● **EXERCISE DESCRIPTION**
Your task is to retype the listing word for word.

=== DATA TO USE ===

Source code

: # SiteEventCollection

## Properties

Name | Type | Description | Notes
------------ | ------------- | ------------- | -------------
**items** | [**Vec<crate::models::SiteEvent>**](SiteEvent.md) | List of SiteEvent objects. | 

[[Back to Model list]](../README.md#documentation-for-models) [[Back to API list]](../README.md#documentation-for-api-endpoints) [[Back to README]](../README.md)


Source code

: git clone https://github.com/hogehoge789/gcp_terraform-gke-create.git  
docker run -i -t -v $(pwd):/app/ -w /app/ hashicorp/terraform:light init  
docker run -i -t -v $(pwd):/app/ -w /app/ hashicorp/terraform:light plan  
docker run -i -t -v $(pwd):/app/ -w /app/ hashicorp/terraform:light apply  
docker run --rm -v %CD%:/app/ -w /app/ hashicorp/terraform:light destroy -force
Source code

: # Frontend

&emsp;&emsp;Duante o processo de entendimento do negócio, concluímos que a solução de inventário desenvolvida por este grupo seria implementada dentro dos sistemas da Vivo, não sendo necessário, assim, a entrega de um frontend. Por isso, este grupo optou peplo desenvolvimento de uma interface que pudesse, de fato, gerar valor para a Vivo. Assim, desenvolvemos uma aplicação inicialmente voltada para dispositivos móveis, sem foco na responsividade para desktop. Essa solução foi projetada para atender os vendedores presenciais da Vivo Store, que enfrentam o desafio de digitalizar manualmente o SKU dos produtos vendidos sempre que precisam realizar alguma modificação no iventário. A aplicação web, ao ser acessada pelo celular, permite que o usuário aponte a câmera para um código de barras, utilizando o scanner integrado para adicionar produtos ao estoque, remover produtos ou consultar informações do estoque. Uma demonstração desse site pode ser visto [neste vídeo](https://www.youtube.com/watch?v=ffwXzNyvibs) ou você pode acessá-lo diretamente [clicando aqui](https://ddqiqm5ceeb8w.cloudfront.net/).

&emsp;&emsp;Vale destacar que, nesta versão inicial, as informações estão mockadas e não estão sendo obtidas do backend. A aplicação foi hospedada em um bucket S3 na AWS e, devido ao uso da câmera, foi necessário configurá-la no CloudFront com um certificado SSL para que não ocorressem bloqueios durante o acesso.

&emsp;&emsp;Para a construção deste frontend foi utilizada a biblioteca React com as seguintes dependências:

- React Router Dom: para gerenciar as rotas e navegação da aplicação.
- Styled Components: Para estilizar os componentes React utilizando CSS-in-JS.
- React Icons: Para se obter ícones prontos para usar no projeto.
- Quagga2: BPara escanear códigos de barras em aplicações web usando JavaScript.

===

● **SOLUTION FOR THIS PROBLEM**
Source code

: # SiteEventCollection

## Properties

Name | Type | Description | Notes
------------ | ------------- | ------------- | -------------
**items** | [**Vec<crate::models::SiteEvent>**](SiteEvent.md) | List of SiteEvent objects. | 

[[Back to Model list]](../README.md#documentation-for-models) [[Back to API list]](../README.md#documentation-for-api-endpoints) [[Back to README]](../README.md)


Source code

: git clone https://github.com/hogehoge789/gcp_terraform-gke-create.git  
docker run -i -t -v $(pwd):/app/ -w /app/ hashicorp/terraform:light init  
docker run -i -t -v $(pwd):/app/ -w /app/ hashicorp/terraform:light plan  
docker run -i -t -v $(pwd):/app/ -w /app/ hashicorp/terraform:light apply  
docker run --rm -v %CD%:/app/ -w /app/ hashicorp/terraform:light destroy -force
Source code

: # Frontend

&emsp;&emsp;Duante o processo de entendimento do negócio, concluímos que a solução de inventário desenvolvida por este grupo seria implementada dentro dos sistemas da Vivo, não sendo necessário, assim, a entrega de um frontend. Por isso, este grupo optou peplo desenvolvimento de uma interface que pudesse, de fato, gerar valor para a Vivo. Assim, desenvolvemos uma aplicação inicialmente voltada para dispositivos móveis, sem foco na responsividade para desktop. Essa solução foi projetada para atender os vendedores presenciais da Vivo Store, que enfrentam o desafio de digitalizar manualmente o SKU dos produtos vendidos sempre que precisam realizar alguma modificação no iventário. A aplicação web, ao ser acessada pelo celular, permite que o usuário aponte a câmera para um código de barras, utilizando o scanner integrado para adicionar produtos ao estoque, remover produtos ou consultar informações do estoque. Uma demonstração desse site pode ser visto [neste vídeo](https://www.youtube.com/watch?v=ffwXzNyvibs) ou você pode acessá-lo diretamente [clicando aqui](https://ddqiqm5ceeb8w.cloudfront.net/).

&emsp;&emsp;Vale destacar que, nesta versão inicial, as informações estão mockadas e não estão sendo obtidas do backend. A aplicação foi hospedada em um bucket S3 na AWS e, devido ao uso da câmera, foi necessário configurá-la no CloudFront com um certificado SSL para que não ocorressem bloqueios durante o acesso.

&emsp;&emsp;Para a construção deste frontend foi utilizada a biblioteca React com as seguintes dependências:

- React Router Dom: para gerenciar as rotas e navegação da aplicação.
- Styled Components: Para estilizar os componentes React utilizando CSS-in-JS.
- React Icons: Para se obter ícones prontos para usar no projeto.
- Quagga2: BPara escanear códigos de barras em aplicações web usando JavaScript.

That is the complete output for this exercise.